“And how long?”

“That depends—perhaps twenty.”

“Then, in Heaven’s name, lead on. It is life or death? Even five minutes may make all the difference. Which way?”

“By this trail to the right, and through the forest.”

The trail is a broad grass-grown path, not unlike a “ride” in an English wood, bordered by trees and thick undergrowth, but fairly lighted by the moonbeams, and, fortunately for us, rather downhill, with no obstacles more formidable than fallen branches, and here and there a prostrate monarch of the forest, which we easily surmount.

As we go on I notice that the character of the vegetation begins to change. The trees are less leafy, the undergrowth is less dense, and a mephitic odor pervades the air. Presently the foliage disappears altogether, and the trees and bushes are as bare as if they had been stricken with the blast of an Arctic winter; but instead of being whitened with snow or silvered with frost they are covered with an incrustation, which in the brilliant moonlight makes them look like trees and bushes of gold. Over their tops rise faint wreaths of yellowish clouds and the mephitic odor becomes more pronounced.

“At last!” shouts Carmen, as we reach the end of the trail. “At last! Amigo mio, we are saved!”
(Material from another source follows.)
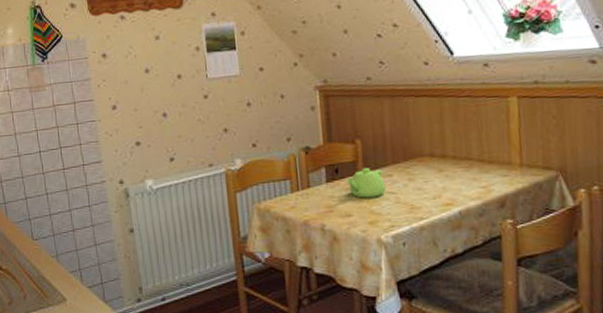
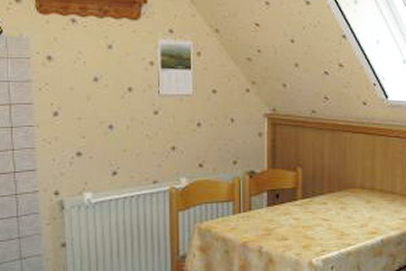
teapot: present [346,167,386,198] -> none [285,194,320,223]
Before us stretches a wide treeless waste like a turf moor, with a background of sombre forest. The moor, which is broken into humps and hillocks, smokes and boils and babbles like the hell-broth of Macbeth’s witches, and across it winds, snake-wise, a steaming brook. Here and there is a stagnant pool, and underneath can be heard a dull roar, as if an imprisoned ocean were beating on a pebble-strewed shore. There is an unmistakable smell of sulphur, and the ground on which we stand, as well as the moor itself, is of a deep-yellow cast.

This, then, is the azuferales—a region of sulphur springs, a brimstone inferno, a volcano in the making. No hounds will follow us over that hideous heath and through that Stygian stream.

“Can we get across and live?” I ask. “Will it bear?”